USHUAIA OR BUST ROUTE MAP

1.01.2010

TEXAS

I left Galveston at noon time, after packing and closing hurricane shutters, and pedaled into a solid head wind along the coast before turning inland. After 1000 miles of coast line, moving inland was a nice change and trees provided a welcome wind break. At times, the grass land spread beneath a green cathedral ceiling of evenly spaced live oaks. The towns are small and people are curious and genuinely excited about my trip. By the end of the day i had shook hands, hugged, been blessed, and posed for photos. I am starting to get used to the instant celebrity but it feels odd because to me i am just doing my own thing. Everyone asks, "what's my cause"?
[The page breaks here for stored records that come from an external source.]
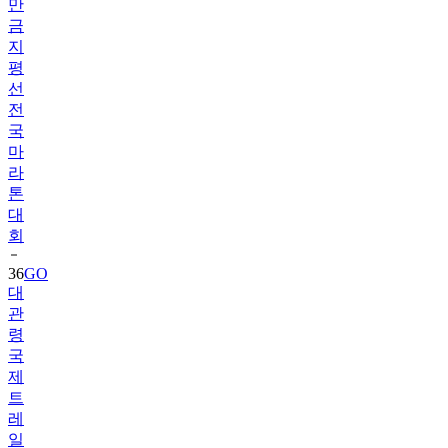
지
평
선
전
국
마
라
톤
대
회
36
GO
대
관
령
국
제
트
레
일
런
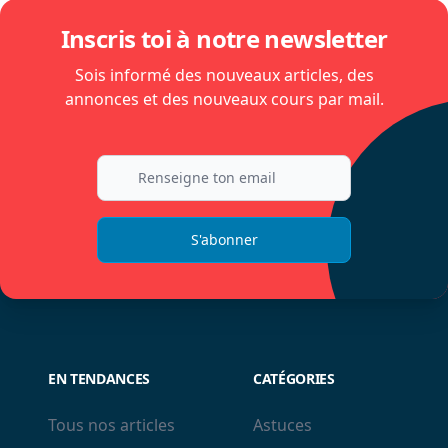
Inscris toi à notre newsletter
Sois informé des nouveaux articles, des
annonces et des nouveaux cours par mail.
S'abonner
EN TENDANCES
CATÉGORIES
Tous nos articles
Astuces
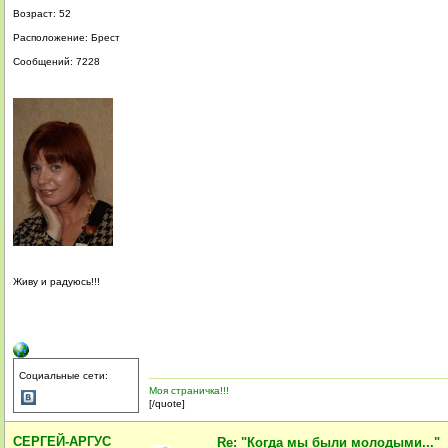
Возраст: 52
Расположение: Брест
Сообщений: 7228
Живу и радуюсь!!!
Социальные сети:
Моя страничка!!!
[/quote]
СЕРГЕЙ-AРГУC
Re: "Когда мы были молодыми..."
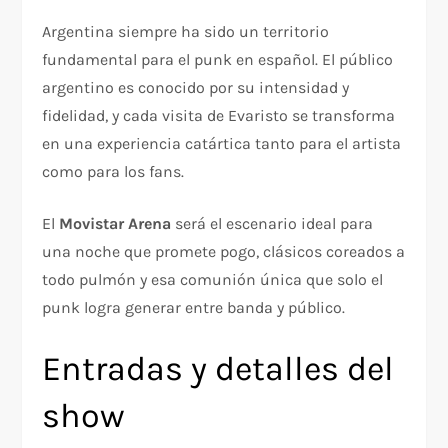
Argentina siempre ha sido un territorio
fundamental para el punk en español. El público
argentino es conocido por su intensidad y
fidelidad, y cada visita de Evaristo se transforma
en una experiencia catártica tanto para el artista
como para los fans.
El
Movistar Arena
será el escenario ideal para
una noche que promete pogo, clásicos coreados a
todo pulmón y esa comunión única que solo el
punk logra generar entre banda y público.
Entradas y detalles del
show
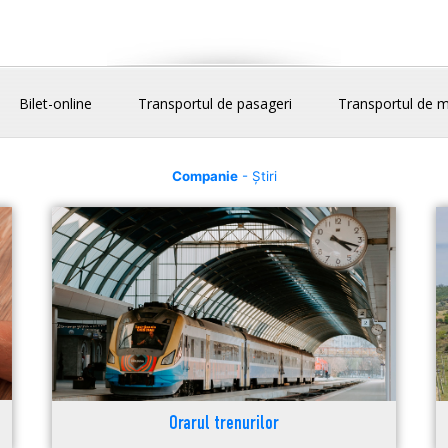
Bilet-online
Transportul de pasageri
Transportul de m
Companie
- Știri
Orarul trenurilor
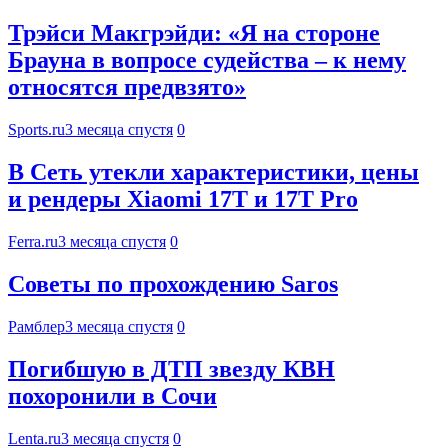
Трэйси Макгрэйди: «Я на стороне
Брауна в вопросе судейства – к нему
относятся предвзято»
Sports.ru
3 месяца спустя
0
В Сеть утекли характеристики, цены
и рендеры Xiaomi 17T и 17T Pro
Ferra.ru
3 месяца спустя
0
Советы по прохождению Saros
Рамблер
3 месяца спустя
0
Погибшую в ДТП звезду КВН
похоронили в Сочи
Lenta.ru
3 месяца спустя
0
I cruised into West Columbia in the late afternoon asking around about camping before deciding on a county campground nestled into the live oaks next to the Werner-Hogg plantation. I arrived at dusk, and opened a beer to enjoy the sunset before checking in with the campground host. The charming couple next door (that brought me fresh coffee the next morning) directed me towards the end of the small campground. I walk up and see the prominently displayed, "Obama, show us the birth certificate," on the rv windshield. Wow! a birther - they are not common in New York and i am a little excited as i mount the porch to knock. A thin man comes to the door, an almost frail man that is far from birth, and i inquire about registering, and he asks about my vehicle, and i say bicycle. He replies, "bicycle?!, on a bicycle? serious"? And i tell him that i rode 2140 miles to stand right here before him. Anyhow, tents are not allowed . . . so i offer to not set up the tent. . . still not allowed. He is a little confounded, as am i, over the absurd nature of the rules as they applied to our situation that cool Texas evening. He asked, "only one night? . . . you really rode here on a bicycle?," i replied yes and stayed for free.